Model in de praktijk
Op een vast moment kijken we wat de vraag is naar een bepaald boek op iedere bibliotheeklocatie in het systeem. Er zijn drie mogelijkheden:
- Elke locatie kan in de eigen vraag voorzien. Er hoeft geen IBL plaats te vinden
- Sommige locaties hebben te weinig boeken beschikbaar, andere hebben voldoende voorraad om iedere IBLaanvraag te vervullen.
- Sommige locaties hebben te weinig boeken beschikbaar, andere hebben te weinig voorraad om iedere IBL-aanvraag te vervullen.
Situaties 2 en 3 leiden tot IBL. In situatie 2 moeten we kiezen waarvandaan we welke aanvragen vervullen. In situatie 3 is het totaal aan aanwezige boeken onvoldoende, waardoor sommige aanvragen moeten worden afgewezen.
Op onze beslissing over wie de IBL-aanvraag levert, heeft zowel aanwezige als uitgeleende voorraad invloed. Een locatie met veel aanwezige exemplaren is vaak een goede verzendlocatie. Een locatie met veel openstaande uitleningen kan ook gemakkelijk een gedeelte van haar huidige voorraad missen; de kans is immers aanzienlijk dat binnenkort exemplaren terugkomen. Een derde aspect speelt ook een rol: de gemiddelde vraaghoogte van locaties. Voor situatie 2 zien we meestal dat locaties met veel voorraad ten opzichte van hun gemiddelde vraag de beste verzendlocaties zijn. Na verzending van het exemplaar hebben deze locaties de laagste kans om het boek in de toekomst weer nodig te hebben, waardoor de kans op een toekomstige IBL-verzending klein is.

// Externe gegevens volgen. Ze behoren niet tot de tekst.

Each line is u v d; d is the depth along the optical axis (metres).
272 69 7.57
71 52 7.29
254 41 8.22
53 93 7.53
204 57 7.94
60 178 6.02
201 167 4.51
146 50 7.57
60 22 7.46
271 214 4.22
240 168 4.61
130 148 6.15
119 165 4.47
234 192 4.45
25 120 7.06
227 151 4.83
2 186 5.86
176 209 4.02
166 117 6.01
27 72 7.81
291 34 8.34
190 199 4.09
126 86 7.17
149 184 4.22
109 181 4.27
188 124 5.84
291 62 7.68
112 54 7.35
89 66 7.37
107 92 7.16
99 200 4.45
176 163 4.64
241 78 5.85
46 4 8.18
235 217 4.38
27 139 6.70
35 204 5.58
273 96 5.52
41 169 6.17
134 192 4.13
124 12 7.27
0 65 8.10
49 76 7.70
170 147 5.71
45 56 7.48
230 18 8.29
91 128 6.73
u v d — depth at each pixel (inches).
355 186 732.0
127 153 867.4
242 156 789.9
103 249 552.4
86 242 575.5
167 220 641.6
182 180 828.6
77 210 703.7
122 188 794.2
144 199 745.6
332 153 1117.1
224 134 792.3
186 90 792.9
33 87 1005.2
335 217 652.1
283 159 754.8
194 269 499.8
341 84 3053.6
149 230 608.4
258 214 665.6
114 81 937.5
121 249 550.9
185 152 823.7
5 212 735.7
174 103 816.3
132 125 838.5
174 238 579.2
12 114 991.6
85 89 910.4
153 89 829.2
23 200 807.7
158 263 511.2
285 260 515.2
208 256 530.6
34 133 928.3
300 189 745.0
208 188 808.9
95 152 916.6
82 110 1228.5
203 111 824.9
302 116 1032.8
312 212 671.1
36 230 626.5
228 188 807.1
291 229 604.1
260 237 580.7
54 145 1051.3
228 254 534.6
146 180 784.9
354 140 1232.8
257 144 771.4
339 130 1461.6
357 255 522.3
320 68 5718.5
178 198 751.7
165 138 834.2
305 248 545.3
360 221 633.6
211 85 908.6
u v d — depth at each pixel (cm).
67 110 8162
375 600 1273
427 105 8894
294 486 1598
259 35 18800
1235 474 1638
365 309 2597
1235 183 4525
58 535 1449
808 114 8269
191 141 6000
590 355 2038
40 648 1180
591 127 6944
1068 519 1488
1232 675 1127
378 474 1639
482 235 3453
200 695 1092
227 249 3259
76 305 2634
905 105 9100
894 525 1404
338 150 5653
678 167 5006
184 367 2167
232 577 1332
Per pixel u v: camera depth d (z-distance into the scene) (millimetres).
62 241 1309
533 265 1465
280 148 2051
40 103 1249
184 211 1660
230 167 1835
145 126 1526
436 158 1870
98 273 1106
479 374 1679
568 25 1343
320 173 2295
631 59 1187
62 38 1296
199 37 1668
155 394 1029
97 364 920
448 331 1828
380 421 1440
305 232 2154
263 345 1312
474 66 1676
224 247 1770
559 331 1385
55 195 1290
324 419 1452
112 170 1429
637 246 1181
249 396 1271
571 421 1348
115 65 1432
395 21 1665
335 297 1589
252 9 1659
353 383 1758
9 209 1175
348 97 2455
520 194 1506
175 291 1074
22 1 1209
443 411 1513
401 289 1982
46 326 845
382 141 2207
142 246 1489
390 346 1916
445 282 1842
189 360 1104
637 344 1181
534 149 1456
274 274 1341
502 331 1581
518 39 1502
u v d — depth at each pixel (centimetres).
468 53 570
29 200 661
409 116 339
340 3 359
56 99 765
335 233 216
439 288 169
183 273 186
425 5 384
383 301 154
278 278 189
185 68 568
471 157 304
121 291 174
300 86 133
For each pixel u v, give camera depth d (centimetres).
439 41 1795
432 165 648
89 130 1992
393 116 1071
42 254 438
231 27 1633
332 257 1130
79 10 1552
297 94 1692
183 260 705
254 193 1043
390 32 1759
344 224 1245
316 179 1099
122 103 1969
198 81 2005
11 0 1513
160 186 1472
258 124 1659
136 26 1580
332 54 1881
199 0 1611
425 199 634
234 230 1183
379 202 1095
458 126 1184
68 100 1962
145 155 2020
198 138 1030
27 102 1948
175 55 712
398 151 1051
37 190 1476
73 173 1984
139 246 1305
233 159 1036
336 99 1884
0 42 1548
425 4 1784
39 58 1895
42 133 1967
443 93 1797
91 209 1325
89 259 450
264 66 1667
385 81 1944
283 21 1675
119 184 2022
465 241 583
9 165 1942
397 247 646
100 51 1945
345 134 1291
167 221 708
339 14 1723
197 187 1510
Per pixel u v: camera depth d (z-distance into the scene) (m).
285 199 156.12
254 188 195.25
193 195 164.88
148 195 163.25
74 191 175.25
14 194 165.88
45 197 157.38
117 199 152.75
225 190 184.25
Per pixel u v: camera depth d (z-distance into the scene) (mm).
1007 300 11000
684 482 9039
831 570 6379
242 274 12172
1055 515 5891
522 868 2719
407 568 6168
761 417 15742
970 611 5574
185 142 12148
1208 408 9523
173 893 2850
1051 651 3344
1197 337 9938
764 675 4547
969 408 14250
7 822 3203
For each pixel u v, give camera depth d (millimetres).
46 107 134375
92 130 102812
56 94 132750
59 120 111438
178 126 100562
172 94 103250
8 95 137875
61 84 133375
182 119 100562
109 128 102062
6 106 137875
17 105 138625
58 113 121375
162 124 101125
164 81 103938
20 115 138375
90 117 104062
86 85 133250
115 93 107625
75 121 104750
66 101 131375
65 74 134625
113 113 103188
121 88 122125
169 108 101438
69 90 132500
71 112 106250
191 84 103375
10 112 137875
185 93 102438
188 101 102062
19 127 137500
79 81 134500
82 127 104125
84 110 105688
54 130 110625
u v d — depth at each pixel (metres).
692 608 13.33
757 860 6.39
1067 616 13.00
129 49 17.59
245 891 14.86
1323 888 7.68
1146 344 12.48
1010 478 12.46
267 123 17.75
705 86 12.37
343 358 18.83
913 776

In situatie 3 gebeurt iets vergelijkbaars. We hebben een tekort, dus we moeten kiezen welke verzoeken we afwijzen. IBL-verzoeken voor locaties met weinig uitleningen ten opzichte van de gemiddelde vraag worden toegewezen, terwijl ze voor locaties met veel uitleningen juist worden afgewezen. Voor locaties met veel uitleningen is het gunstiger om te wachten op terugkomst van het boek. Een extra boek naar een dergelijke locatie sturen zou betekenen dat er een overschot aan voorraad ontstaat na terugkomst van de uitleningen. Daarom is het beter om IBL-aanvragen toe te wijzen aan locaties met relatief weinig uitleningen. Kortom, het model zorgt er dus voor dat boeken van locaties met hoge voorraden naar die met relatief lage voorraden gaan.
Terugsturen? Niet doen
Het is lang niet altijd slim om boeken terug te zenden naar de oorspronkelijke locatie. Zogenaamde floating collecties, waarbij het boek op de aanvraaglocatie blijft na een IBL-aanvraag, leveren lagere kosten op omdat boeken niet langer twee keer worden verzonden (heen en terug) bij elke aanvraag. Het aantal verzendingen en bijbehorende kosten dalen hierdoor substantieel: twintig procent lijkt zeer haalbaar.
Herverdelen
De kosten dalen nog verder als we gericht gaan herverdelen. Ontstaan er door het rondgaan van boeken in het systeem ergens overschotten, dan worden deze naar locaties verzonden met tekorten. Dit leidt tot minder IBL, omdat de boeken al op de juiste locatie liggen. Af en toe wordt er dus ingegrepen als er te veel op één locatie komt te liggen. Dat gebeurt alleen als de verwachte toekomstige verzendkosten groter zijn dan de kosten van herverdelen.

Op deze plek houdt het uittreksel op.